- guardian.co.uk, Tuesday December 19 2000 02.17 GMT
Europe's final chance of clinching an agreement with the United States to cut global warming under a sympathetic Clinton administration ended in abject failure last night after the two sides failed to resolve their gaping differences and cancelled a meeting in Oslo due this week.
After the collapse of climate change talks in the Hague last month, yesterday's meeting of EU environment ministers in Brussels had been seen as the best hope of breathing life into stalled negotiations.
However, the US, Japan, Australia and New Zealand flatly rejected an offer of fresh talks from the EU, arguing that a successful outcome was highly unlikely.
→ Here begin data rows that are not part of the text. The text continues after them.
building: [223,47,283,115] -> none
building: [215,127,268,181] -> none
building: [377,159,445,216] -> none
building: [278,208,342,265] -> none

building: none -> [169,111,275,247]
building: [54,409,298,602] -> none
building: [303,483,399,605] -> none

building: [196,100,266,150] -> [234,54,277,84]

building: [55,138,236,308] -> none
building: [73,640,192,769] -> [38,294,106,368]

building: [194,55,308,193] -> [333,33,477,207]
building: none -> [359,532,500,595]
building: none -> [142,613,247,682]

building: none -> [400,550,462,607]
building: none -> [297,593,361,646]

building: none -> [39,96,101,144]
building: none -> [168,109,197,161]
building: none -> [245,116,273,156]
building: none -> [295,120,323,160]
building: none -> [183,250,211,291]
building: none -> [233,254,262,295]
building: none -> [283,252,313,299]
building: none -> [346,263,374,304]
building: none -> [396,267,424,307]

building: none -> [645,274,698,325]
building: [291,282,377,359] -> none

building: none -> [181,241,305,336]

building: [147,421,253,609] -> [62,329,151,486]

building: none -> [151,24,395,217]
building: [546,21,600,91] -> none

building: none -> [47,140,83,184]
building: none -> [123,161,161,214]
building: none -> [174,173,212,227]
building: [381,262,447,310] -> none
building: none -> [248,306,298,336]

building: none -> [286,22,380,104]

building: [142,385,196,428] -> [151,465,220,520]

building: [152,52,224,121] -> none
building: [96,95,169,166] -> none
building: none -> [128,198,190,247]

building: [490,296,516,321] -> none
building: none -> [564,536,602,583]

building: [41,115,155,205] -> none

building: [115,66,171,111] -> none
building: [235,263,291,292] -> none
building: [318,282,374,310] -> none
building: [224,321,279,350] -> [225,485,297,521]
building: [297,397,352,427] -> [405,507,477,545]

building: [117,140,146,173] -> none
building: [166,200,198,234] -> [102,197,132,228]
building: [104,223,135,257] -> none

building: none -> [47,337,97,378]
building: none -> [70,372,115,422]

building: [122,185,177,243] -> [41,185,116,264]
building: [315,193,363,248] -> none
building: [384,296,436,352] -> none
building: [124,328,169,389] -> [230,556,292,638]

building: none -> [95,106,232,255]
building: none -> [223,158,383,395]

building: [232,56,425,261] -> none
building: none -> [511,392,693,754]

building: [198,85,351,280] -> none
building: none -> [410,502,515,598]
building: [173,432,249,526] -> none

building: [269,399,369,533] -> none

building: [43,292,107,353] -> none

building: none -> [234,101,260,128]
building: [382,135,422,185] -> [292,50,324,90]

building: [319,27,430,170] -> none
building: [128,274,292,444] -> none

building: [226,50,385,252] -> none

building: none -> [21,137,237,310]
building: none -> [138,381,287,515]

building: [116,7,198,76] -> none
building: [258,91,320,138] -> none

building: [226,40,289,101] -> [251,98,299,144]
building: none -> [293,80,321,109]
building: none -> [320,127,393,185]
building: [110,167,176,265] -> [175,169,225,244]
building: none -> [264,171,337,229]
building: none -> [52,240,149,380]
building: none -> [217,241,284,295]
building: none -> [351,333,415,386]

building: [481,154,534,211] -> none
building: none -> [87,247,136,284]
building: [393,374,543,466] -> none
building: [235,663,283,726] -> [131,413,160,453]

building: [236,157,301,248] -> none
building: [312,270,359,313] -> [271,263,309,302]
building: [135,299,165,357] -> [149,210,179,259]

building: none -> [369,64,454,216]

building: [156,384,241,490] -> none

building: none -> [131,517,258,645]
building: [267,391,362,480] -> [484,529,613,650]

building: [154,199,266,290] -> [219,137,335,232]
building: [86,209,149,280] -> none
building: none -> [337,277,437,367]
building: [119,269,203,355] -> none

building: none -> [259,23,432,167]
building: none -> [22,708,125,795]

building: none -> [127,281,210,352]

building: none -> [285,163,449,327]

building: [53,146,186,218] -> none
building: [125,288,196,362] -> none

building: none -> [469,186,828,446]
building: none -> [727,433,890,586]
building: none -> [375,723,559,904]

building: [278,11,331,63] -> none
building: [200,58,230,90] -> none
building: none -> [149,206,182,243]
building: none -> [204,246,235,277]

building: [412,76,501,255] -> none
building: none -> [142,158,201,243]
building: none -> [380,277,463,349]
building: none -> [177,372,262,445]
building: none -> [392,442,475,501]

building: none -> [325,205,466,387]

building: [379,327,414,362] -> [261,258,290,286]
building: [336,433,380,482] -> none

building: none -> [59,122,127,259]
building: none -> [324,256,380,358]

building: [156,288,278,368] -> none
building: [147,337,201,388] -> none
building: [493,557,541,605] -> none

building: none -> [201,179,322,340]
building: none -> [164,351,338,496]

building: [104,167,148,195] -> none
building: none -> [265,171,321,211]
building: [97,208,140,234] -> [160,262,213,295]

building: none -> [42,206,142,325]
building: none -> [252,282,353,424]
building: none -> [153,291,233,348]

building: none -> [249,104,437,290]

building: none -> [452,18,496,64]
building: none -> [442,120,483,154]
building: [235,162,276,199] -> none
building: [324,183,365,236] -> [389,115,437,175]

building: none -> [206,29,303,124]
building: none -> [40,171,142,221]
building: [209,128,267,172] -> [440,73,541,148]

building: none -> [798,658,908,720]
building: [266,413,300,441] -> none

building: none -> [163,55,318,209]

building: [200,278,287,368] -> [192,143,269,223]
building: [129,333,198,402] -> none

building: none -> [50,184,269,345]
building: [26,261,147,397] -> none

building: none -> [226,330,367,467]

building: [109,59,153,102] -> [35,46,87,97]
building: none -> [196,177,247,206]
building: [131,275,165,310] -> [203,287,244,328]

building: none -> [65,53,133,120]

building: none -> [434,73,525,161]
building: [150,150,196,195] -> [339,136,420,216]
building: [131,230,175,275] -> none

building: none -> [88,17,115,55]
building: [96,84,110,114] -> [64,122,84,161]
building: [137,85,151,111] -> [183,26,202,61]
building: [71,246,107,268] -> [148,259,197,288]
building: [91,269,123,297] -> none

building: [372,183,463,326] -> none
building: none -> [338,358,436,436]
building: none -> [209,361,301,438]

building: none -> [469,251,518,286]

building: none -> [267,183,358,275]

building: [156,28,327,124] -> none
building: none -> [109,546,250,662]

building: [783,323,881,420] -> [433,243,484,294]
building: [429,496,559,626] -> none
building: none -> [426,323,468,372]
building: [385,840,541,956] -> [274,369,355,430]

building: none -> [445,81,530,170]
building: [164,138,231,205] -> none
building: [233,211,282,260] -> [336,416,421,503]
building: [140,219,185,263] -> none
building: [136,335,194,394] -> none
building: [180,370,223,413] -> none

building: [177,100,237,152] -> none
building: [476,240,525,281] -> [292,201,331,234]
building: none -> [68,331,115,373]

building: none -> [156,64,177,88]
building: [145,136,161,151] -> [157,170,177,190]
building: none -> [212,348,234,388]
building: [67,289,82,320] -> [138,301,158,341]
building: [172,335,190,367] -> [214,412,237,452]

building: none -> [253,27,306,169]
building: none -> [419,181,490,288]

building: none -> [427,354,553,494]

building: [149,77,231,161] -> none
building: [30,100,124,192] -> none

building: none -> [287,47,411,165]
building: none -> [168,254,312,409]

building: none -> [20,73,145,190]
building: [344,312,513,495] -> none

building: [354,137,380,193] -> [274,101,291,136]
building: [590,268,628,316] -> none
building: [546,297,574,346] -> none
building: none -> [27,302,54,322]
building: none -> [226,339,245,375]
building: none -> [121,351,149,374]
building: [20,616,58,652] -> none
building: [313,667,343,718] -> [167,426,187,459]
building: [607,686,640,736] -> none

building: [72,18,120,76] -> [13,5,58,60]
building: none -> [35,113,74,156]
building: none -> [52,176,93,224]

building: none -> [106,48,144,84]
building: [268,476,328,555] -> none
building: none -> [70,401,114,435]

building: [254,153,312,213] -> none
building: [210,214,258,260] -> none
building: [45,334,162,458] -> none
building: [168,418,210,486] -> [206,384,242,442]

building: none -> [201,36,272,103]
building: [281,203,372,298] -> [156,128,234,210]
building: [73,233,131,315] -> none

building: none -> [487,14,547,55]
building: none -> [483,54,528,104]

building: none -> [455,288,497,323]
It will now be far more difficult for the EU to strike an agreement on how to implement the 1997 UN Kyoto protocol on cutting greenhouse gases with an America led by President Bush who is said not to be particularly interested in environmental issues.
Deputy prime minister, John Prescott, said the EU had missed a unique opportunity but was careful not to pin the blame for the failure on France's sparky environment minister, Dominique Voynet, with whom he has crossed swords in the past.
"I'm rather sad that we've missed this opportunity. It would have been with the old negotiating presidential team of the Clinton presidency but there will now be a new team in place. Anyone else coming in is going to start from scratch. That's inevitable."
Mr Prescott said part of the problem was that the Americans had fallen back on their old entrenched negotiating positions in the course of two transatlantic teleconferences yesterday making an agreement all but impossible.
Massive differences between the two sides persist - principally over whether the US should be allowed to plant controversial "sink forests" in other parts of the world to soak up its own carbon dioxide emissions which are responsible for global warming.
The US also wants a much wider use of so-called emissions trading - the buying and selling of emissions credits from other countries - than the EU is willing to accept.
Mr Prescott went out of his way to play down tensions with Ms Voynet who famously accused him of being a macho man after he claimed she was too tired to understand the detail of an agreement he had brokered at the Hague.
"It's wonderful," he said when asked to sum up his relationship with the French minister during yesterday's meeting.
"She told me today that I'm the darling of the feminist movement. Both of us are professional politicians and both committed to doing something for the environment."
However, his jolly demeanour contrasted sharply with Ms Voynet's take on the issue. When asked earlier whether the two had patched up their differences she frostily replied that she was not interested in the matter.